To conclude I would suggest that you consider, observe, and be aware of the enslavement of your own mind. What has been said so far is merely an outline of the contents of the book, and if you are content with the outline, with the headlines, with a few ideas, then I’m afraid you will not go very far. It is not a matter of acceptance or denial, but rather of inquiry into yourself---which does not demand any form of authority. On the contrary, it demands that you should follow nobody, that you should be a light unto yourself, and you cannot be a light unto yourself if you are committed to any particular mode of conduct, to any form of activity that has been laid down as being respectable, as being religious. One must begin very near to go very far, and one cannot go very far if one does not know oneself. The knowing of oneself does not depend on any analyst. One can observe oneself as one goes along in every form of relationship, every day, and without that understanding, the mind can never be free.
AND TO KNOW yourself is the most arduous task that you can set for yourself.
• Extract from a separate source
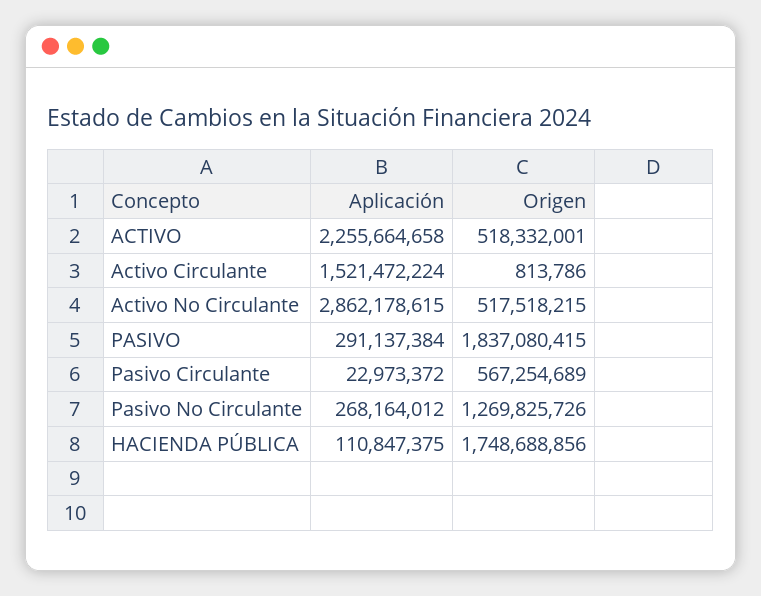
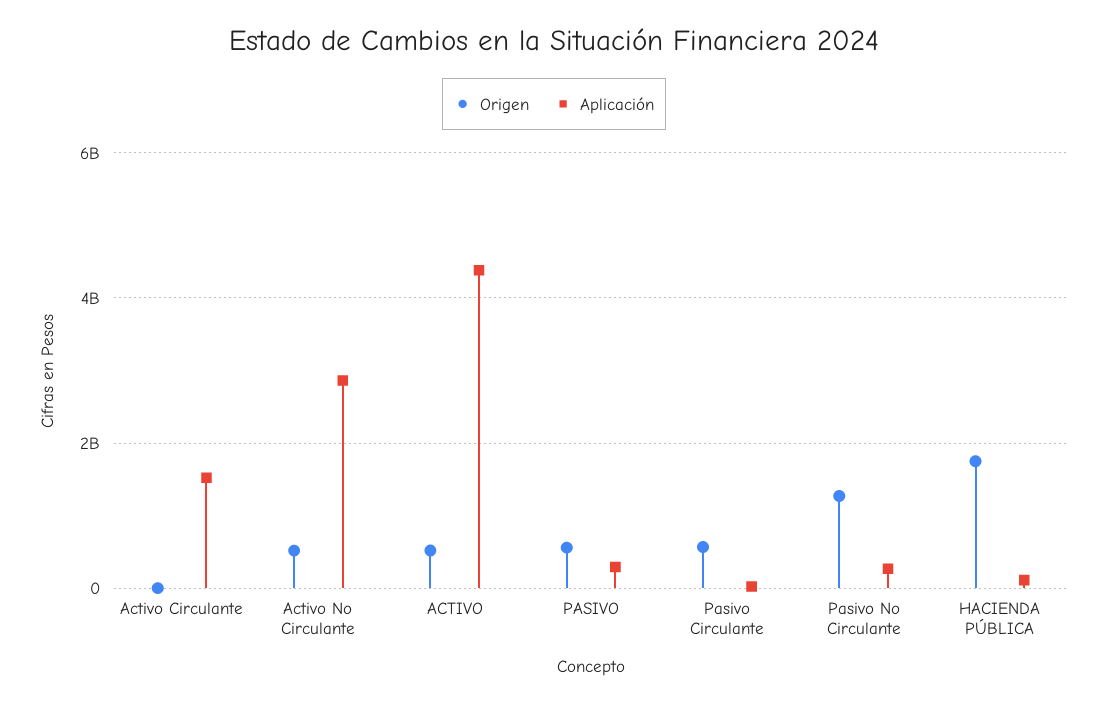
Aplicación, ACTIVO: 2255664658 -> 4400000000
Origen, PASIVO: 1837080415 -> 600000000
You can go to the moon, you can do everything in life, but if you don’t know yourself, you will be empty, dull, stupid. Though you may function as a prime minister or a first class engineer or a marvelous technician, the seriousness of knowing yourself---not what people have said about you, whether you are the supreme self or the little self. Wipe away all the things that people have said, and observe your own minds and your own hearts, and from there function.